Uzun süre aç kalan mideye bir anda fazla yemek yüklenmenin hazımsızlığa sebebiyet verdiğini vurgulayan Dyt. Nimet Kültekin, bu durumun önlenmesi için dikkat edilmesi gerekenleri şöyle paylaştı:
-İftar su ile açılmalı, eğer kişi iftarını hurma veya zeytin ile açmak istiyorsa da 1 küçük hurma veya zeytin sonrasında çorbayla devam etmek gerekir.
-10-15 dakika ara verip mideyi biraz dinlendirdikten sonra, mideye yüklenmeden yemekleri iyice çiğneyerek devam edilmelidir.
-Kızartmalar, kavurmalar, yağlı besinler, aşırı baharatlı ve tuzlu besinler, tatlılar kişinin mide problemi yaşamasına ve kilo alımına yol açabilir. Bu yüzden bu gıdalardan olabildiğince uzak durmak veya porsiyon kontrolü dâhilinde tüketmek gerekir.

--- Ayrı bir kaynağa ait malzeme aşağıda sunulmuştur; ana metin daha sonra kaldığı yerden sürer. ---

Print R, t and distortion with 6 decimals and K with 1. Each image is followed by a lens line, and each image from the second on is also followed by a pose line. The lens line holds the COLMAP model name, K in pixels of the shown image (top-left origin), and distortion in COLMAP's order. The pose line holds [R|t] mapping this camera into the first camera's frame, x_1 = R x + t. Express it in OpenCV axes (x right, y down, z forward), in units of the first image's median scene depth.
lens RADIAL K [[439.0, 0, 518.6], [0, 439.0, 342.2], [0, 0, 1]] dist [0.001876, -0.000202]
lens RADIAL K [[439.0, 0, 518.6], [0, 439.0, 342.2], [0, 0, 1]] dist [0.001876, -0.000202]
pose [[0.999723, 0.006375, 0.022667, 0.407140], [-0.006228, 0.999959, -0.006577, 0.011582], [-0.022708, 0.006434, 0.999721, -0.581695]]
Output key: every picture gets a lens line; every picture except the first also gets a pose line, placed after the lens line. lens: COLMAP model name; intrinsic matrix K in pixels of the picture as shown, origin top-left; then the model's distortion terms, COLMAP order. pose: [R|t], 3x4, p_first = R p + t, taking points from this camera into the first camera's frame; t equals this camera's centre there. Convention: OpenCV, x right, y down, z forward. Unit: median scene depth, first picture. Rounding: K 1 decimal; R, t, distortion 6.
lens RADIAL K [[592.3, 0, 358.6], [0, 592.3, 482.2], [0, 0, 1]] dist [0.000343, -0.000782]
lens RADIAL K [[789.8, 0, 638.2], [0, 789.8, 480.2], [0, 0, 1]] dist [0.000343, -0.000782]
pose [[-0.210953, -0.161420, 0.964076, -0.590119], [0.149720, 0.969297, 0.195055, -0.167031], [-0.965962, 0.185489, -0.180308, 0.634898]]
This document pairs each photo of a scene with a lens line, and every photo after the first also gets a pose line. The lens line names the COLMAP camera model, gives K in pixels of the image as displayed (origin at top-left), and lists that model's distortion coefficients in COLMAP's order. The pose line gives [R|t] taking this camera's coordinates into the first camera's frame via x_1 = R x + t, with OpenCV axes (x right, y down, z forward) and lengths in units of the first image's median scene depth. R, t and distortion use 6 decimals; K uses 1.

-İftar ile sahur arasına eklenecek ara öğün yavaşlamış metabolizmaya destek olacaktır. 1 -2 porsiyon meyve ile beraber bir bardak süt veya yoğurt hem gerekli besin ögesi alımını hem de metabolizmayı destekler.
-Gün içinde susuz kalan vücudu toparlayabilmek için iftar ile sahur arasında en az 2-2.5 litre su içilmelidir.
-2 su bardağı su
-1 küçük hurma
-1 kâse çorba
-10 dakika ara
-3-4 köfte kadar et/tavuk/balık
-3-4 yemek kaşığı sebze yemeği
-2 kaşık yoğurt veya 1 bardak ayran
-Az yağlı salata
-1-2 dilim tam tahıllı ekmek veya 1-2 dilim pide (25-50 gr)
Dyt. Nimet Kültekin, bazı bireylerin oruç tutmadan önce doktora danışması gerektiğini belirterek şu gruplara dikkat çekti:
-Hamileler ve emziren anneler
-Diyabet hastaları
-65 yaş üstü bireyler
-Kronik ilaç kullananlar
-Gelişme çağındaki çocuklar
-Diyaliz hastaları
-Sindirim sistemi problemi olanlar
Dyt. Nimet Kültekin, “Ramazan ayında yeterli ve dengeli beslenmeye dikkat edilirse hem sağlıklı bir oruç tutulabilir hem de kilo kontrolü sağlanabilir. Bireysel beslenme planı için bir uzmandan destek alınması önerilir” diyerek Ramazan’da sağlıklı beslenmenin önemini vurguladı.